Kubilius: Nie jesteśmy w konflikcie z Gazpromem
Michał Pohulańczyk, 17 marca 2011, 08:38
Portal gazety "Diełowoj Pietierburg", fot. wilnoteka.lt
Premier Litwy Andrius Kubilius oświadczył wczoraj, że nie istnieje konflikt między Litwą a Gazpromem. Rząd dąży do wprowadzenia dyrektywy unijnej w sprawie bezpieczeństwa energetycznego, więc wyłączy sieć gazociągów na Litwie spod władzy rosyjskiego monopolisty i udostępni je innym graczom na rynku. Kubilius powiedział, że rozumie żal monopolisty, ale z tej drogi nie ma odwrotu.

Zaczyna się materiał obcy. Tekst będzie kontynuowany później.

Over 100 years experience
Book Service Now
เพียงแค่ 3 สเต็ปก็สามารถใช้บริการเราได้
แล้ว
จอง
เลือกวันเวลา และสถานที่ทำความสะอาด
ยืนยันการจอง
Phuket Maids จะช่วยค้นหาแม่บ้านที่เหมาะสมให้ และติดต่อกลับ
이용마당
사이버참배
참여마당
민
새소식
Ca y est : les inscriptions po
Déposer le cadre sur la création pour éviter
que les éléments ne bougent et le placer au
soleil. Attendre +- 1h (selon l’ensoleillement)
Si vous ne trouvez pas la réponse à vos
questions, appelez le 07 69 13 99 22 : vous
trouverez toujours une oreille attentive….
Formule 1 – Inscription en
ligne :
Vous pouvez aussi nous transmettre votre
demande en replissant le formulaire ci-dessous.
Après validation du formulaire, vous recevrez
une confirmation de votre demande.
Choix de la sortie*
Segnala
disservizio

Pytania dotyczyły też planowanego sposobu rozdzielania dostawcy gazu od gazociągów. "Nie ma żadnych podstaw ku temu, by czuć obawę przed nacjonalizacją, czy - jak mawia premier Putin - "rabusiowaniem". Nie jesteśmy podobni do czyhających pod mostem rabusiów. Wszystko jest w sposób jasny zawarte w ustawie i koncepcji. Jest wiele różnych możliwości rozdzielenia gazociągów i spółki dostawczej" - powiedział Kubilius.

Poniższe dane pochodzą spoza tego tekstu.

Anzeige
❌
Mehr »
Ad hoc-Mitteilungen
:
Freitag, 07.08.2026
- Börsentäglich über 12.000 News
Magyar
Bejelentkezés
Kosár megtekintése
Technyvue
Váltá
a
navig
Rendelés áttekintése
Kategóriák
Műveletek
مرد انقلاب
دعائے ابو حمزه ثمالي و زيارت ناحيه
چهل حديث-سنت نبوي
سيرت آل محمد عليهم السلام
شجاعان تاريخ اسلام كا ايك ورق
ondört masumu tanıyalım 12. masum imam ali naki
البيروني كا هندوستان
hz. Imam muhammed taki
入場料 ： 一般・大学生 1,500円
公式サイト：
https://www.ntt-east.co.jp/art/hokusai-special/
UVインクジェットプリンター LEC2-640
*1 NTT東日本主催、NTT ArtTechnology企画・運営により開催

Z dalszych słów litewskiego premiera wynika, że na światowym rynku gazowym sytuacja w ostatnich latach mocno się zmieniła: w USA zaczęto wydobywać gaz łupkowy, pojawiło się dużo taniego gazu skroplonego, który obecnie jest tańszy niż dostarczany gazociągami. "Rozmawiałem o tym z panem Putinem jeszcze w marcu ubiegłego roku. Powiedziałem mu wówczas, że jeżeli Gazprom nie zmodernizuje polityki cenowej, będziemy musieli jak najszybciej rozwiązać problem strategiczny, czyli znaleźć alternatywę dla Gazpromu. A alternatywę możemy uzyskać, budując gazoport w Kłajpedzie" - powiedział Kubilius. Jednak by gazoport miał sens, trzeba wprowadzić tak zwany trzeci pakiet energetyczny UE i rozdzielić własność: "Tylko wówczas, gdy gazociągi nie są własnością dostawcy, może nimi dostarczać gaz każdy chętny" - zaznaczył Kubilius. Innymi słowy Litwa nie rezygnuje z zakupu gazu od Gazpromu, jednak chce to robić według reguł wolnego rynku. "Jeżeli Gazprom zaproponuje nam gaz po niższej cenie niż obecne światowe ceny, kupimy od Gazpromu. Jeżeli gaz łupkowy zostanie znaleziony w Polsce, będziemy kupować w Polsce. A może i my odkryjemy swój gaz łupkowy?" - zastanawiał się premier Litwy.
Litwa płaci obecnie Gazpromowi najwyższą cenę za gaz spośród wszystkich państw europejskich.